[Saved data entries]
· · · ·
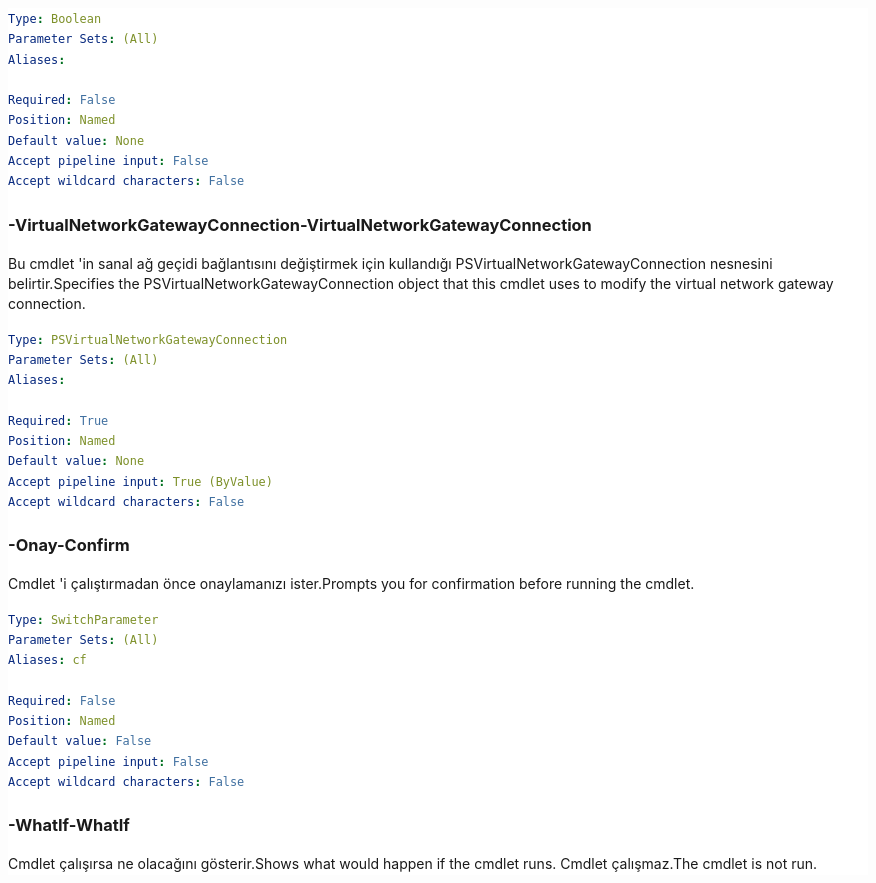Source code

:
 ```yaml
Type: Boolean
Parameter Sets: (All)
Aliases: 

Required: False
Position: Named
Default value: None
Accept pipeline input: False
Accept wildcard characters: False
```

### <span data-ttu-id="680c3-122">-VirtualNetworkGatewayConnection</span><span class="sxs-lookup"><span data-stu-id="680c3-122">-VirtualNetworkGatewayConnection</span></span>
<span data-ttu-id="680c3-123">Bu cmdlet 'in sanal ağ geçidi bağlantısını değiştirmek için kullandığı PSVirtualNetworkGatewayConnection nesnesini belirtir.</span><span class="sxs-lookup"><span data-stu-id="680c3-123">Specifies the PSVirtualNetworkGatewayConnection object that this cmdlet uses to modify the virtual network gateway connection.</span></span>

```yaml
Type: PSVirtualNetworkGatewayConnection
Parameter Sets: (All)
Aliases: 

Required: True
Position: Named
Default value: None
Accept pipeline input: True (ByValue)
Accept wildcard characters: False
```

### <span data-ttu-id="680c3-124">-Onay</span><span class="sxs-lookup"><span data-stu-id="680c3-124">-Confirm</span></span>
<span data-ttu-id="680c3-125">Cmdlet 'i çalıştırmadan önce onaylamanızı ister.</span><span class="sxs-lookup"><span data-stu-id="680c3-125">Prompts you for confirmation before running the cmdlet.</span></span>

```yaml
Type: SwitchParameter
Parameter Sets: (All)
Aliases: cf

Required: False
Position: Named
Default value: False
Accept pipeline input: False
Accept wildcard characters: False
```

### <span data-ttu-id="680c3-126">-WhatIf</span><span class="sxs-lookup"><span data-stu-id="680c3-126">-WhatIf</span></span>
<span data-ttu-id="680c3-127">Cmdlet çalışırsa ne olacağını gösterir.</span><span class="sxs-lookup"><span data-stu-id="680c3-127">Shows what would happen if the cmdlet runs.</span></span>
<span data-ttu-id="680c3-128">Cmdlet çalışmaz.</span><span class="sxs-lookup"><span data-stu-id="680c3-128">The cmdlet is not run.</span></span>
· · · ·
**The task:**
Each line above gets copied exactly; leave the pictures out.

**Completed exercise:**
Source code

:
 ```yaml
Type: Boolean
Parameter Sets: (All)
Aliases: 

Required: False
Position: Named
Default value: None
Accept pipeline input: False
Accept wildcard characters: False
```

### <span data-ttu-id="680c3-122">-VirtualNetworkGatewayConnection</span><span class="sxs-lookup"><span data-stu-id="680c3-122">-VirtualNetworkGatewayConnection</span></span>
<span data-ttu-id="680c3-123">Bu cmdlet 'in sanal ağ geçidi bağlantısını değiştirmek için kullandığı PSVirtualNetworkGatewayConnection nesnesini belirtir.</span><span class="sxs-lookup"><span data-stu-id="680c3-123">Specifies the PSVirtualNetworkGatewayConnection object that this cmdlet uses to modify the virtual network gateway connection.</span></span>

```yaml
Type: PSVirtualNetworkGatewayConnection
Parameter Sets: (All)
Aliases: 

Required: True
Position: Named
Default value: None
Accept pipeline input: True (ByValue)
Accept wildcard characters: False
```

### <span data-ttu-id="680c3-124">-Onay</span><span class="sxs-lookup"><span data-stu-id="680c3-124">-Confirm</span></span>
<span data-ttu-id="680c3-125">Cmdlet 'i çalıştırmadan önce onaylamanızı ister.</span><span class="sxs-lookup"><span data-stu-id="680c3-125">Prompts you for confirmation before running the cmdlet.</span></span>

```yaml
Type: SwitchParameter
Parameter Sets: (All)
Aliases: cf

Required: False
Position: Named
Default value: False
Accept pipeline input: False
Accept wildcard characters: False
```

### <span data-ttu-id="680c3-126">-WhatIf</span><span class="sxs-lookup"><span data-stu-id="680c3-126">-WhatIf</span></span>
<span data-ttu-id="680c3-127">Cmdlet çalışırsa ne olacağını gösterir.</span><span class="sxs-lookup"><span data-stu-id="680c3-127">Shows what would happen if the cmdlet runs.</span></span>
<span data-ttu-id="680c3-128">Cmdlet çalışmaz.</span><span class="sxs-lookup"><span data-stu-id="680c3-128">The cmdlet is not run.</span></span>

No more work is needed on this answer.